▶ [WHAT YOU NEED TO DO]
Set down word for word each line from the start of the listing through the line that contains "## Skipping Hooks", both included.
★ ★ ★
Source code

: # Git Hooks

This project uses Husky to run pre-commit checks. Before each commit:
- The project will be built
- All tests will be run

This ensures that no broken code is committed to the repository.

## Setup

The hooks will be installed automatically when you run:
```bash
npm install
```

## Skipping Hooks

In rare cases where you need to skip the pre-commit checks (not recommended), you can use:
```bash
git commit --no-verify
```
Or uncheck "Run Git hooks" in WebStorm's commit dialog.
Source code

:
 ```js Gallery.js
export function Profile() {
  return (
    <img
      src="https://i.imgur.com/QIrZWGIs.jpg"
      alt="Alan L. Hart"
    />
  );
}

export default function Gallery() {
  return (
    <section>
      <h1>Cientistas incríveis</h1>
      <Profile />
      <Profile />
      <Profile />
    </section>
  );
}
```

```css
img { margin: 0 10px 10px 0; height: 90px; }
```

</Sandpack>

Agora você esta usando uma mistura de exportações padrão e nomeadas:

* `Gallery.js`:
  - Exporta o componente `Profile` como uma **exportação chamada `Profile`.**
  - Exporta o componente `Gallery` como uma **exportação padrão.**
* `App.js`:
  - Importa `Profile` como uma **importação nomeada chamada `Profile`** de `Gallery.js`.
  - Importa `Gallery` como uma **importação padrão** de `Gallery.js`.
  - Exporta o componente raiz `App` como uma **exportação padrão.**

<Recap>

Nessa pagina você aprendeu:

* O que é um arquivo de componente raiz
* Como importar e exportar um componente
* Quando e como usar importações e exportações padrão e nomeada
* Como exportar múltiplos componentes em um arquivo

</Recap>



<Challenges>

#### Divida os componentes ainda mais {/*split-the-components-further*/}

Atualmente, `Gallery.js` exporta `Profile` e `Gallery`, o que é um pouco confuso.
★ ★ ★
▶ [TASK OUTPUT]
Source code

: # Git Hooks

This project uses Husky to run pre-commit checks. Before each commit:
- The project will be built
- All tests will be run

This ensures that no broken code is committed to the repository.

## Setup

The hooks will be installed automatically when you run:
```bash
npm install
```

## Skipping Hooks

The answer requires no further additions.